One of the places the foundation would like to replant Sebastopol meadowfoam is along Irwin Creek, which runs across the north end of the Laguna Foundation property.

“Irwin Creek used to have Sebastopol meadowfoam in the adjacent wet meadow, and it’s been extirpated because they took cattle off,” Gordon said. “When they realized what was happening, they tried to put cattle back on, but it was already too late. So that’s one site we’ve had our eye on for doing a reintroduction, but we wouldn’t want to put them out unless we could get regular grazing there.”

Gordon said the foundation staff has been so pleased with this year’s seed saving project that they’re hoping to replicate it next year with the small population of Sebastopol meadowfoam at the Earle Baum Center for the Blind.

“We’ve watched that population of meadowfoam shrink as well,” Gordon said. “So we’d like to collect seeds from the Earle Baum center next year and then bulk those seeds up and put them back out.

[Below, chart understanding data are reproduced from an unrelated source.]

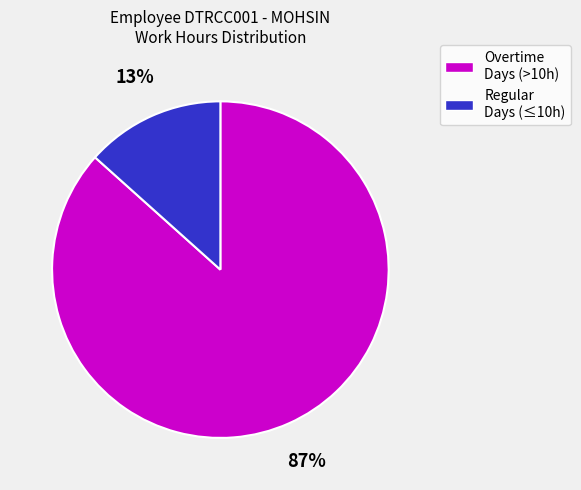

To the nearest percent, what is the average slice percentage?

50%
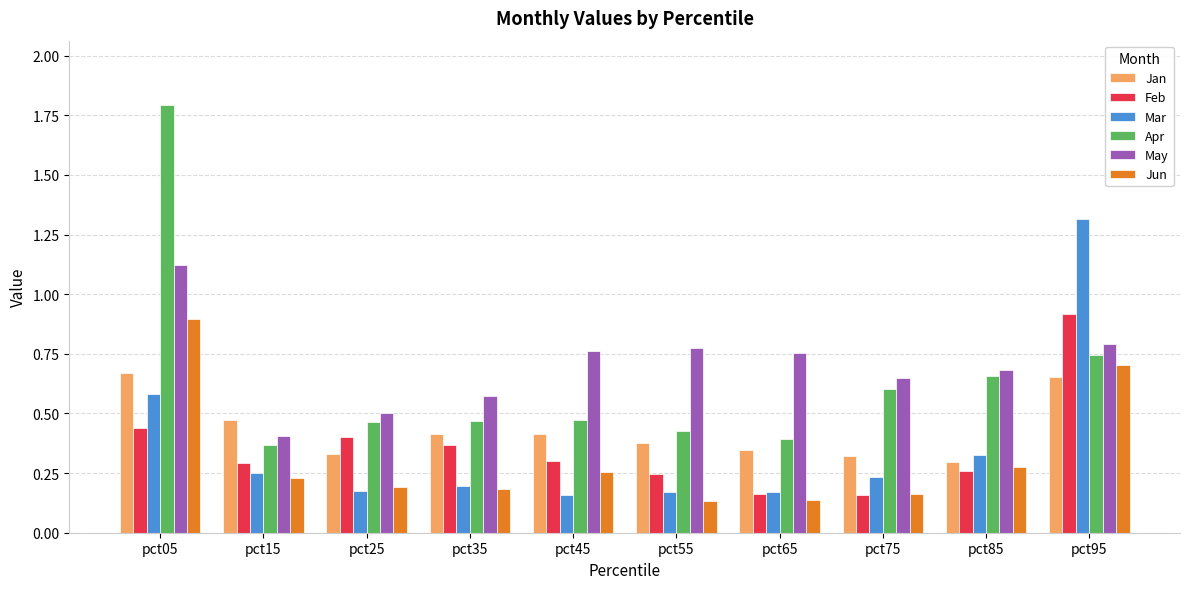

True or false: Apr has a value of 0.6 at pct75.

True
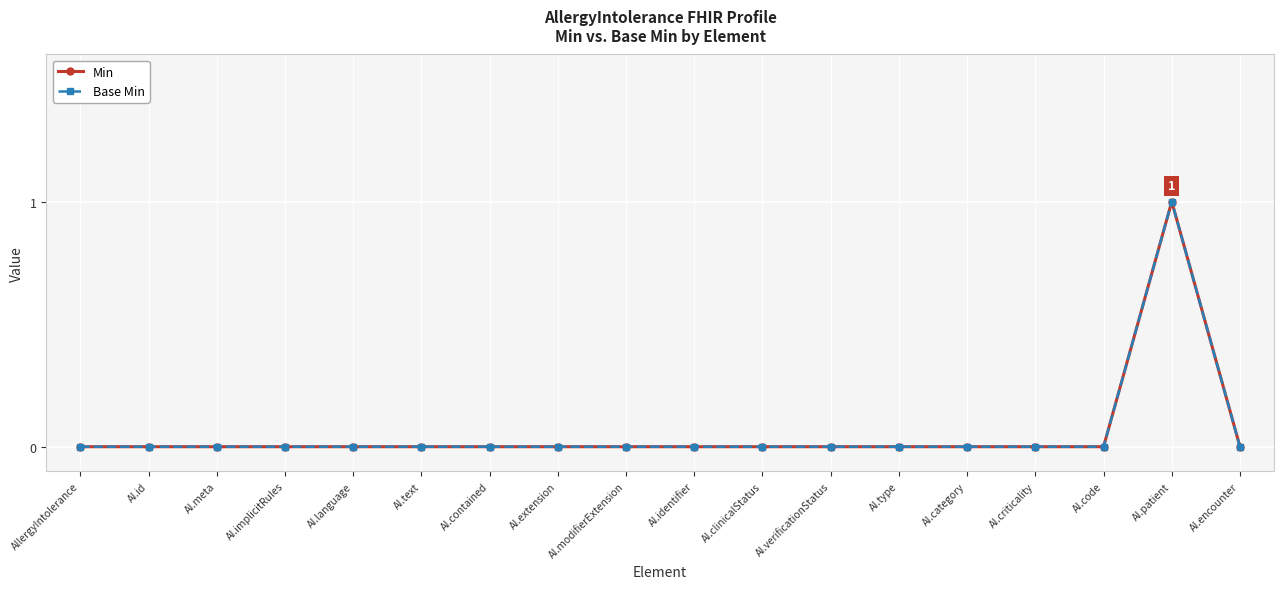

Does the chart have visible grid lines?

Yes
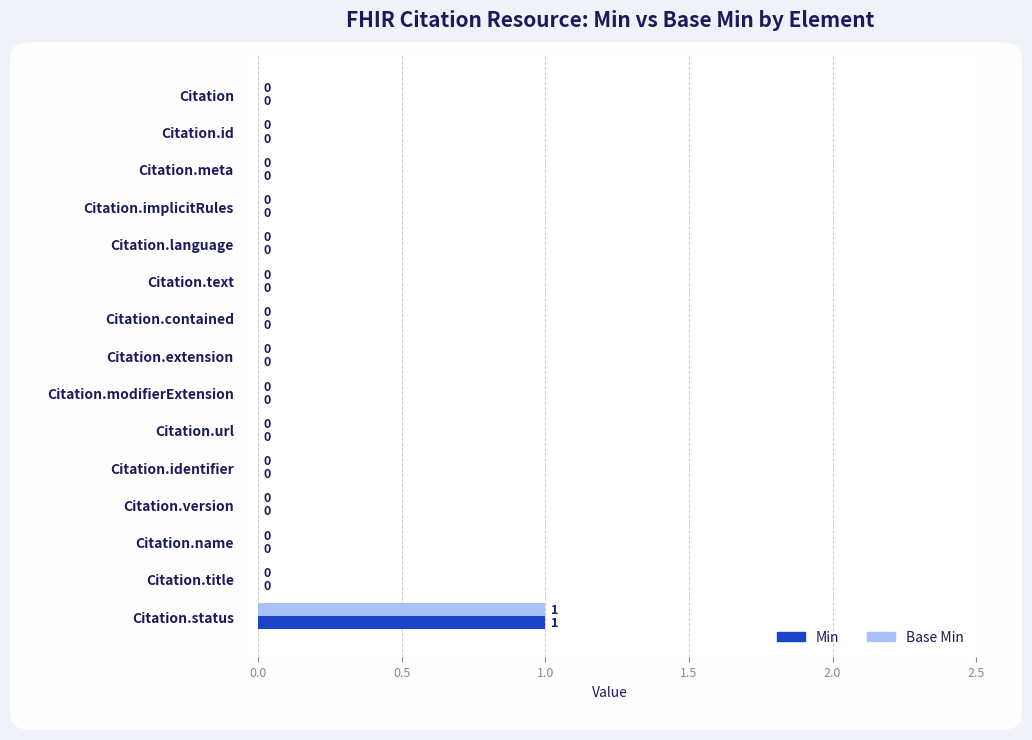

How many values in Base Min are above zero?

1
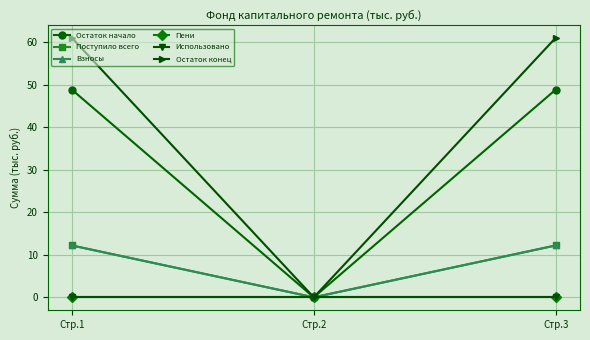

Which category has the lowest value across all series?

Стр.2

So we’re working on a grant for that right now that we have to submit in a couple of weeks.”

According to the U.S. Fish and Wildlife Department Recovery Plan for the Sebastopol meadowfoam, 99% of Sebastopol meadowfoam exists only on 36 sites on the Santa Rosa plain — and some of those sites haven’t been visited in years, Gordon said.

“If we want to protect this endangered plant, we have to do it here in Sonoma County in the Laguna watershed,” she said.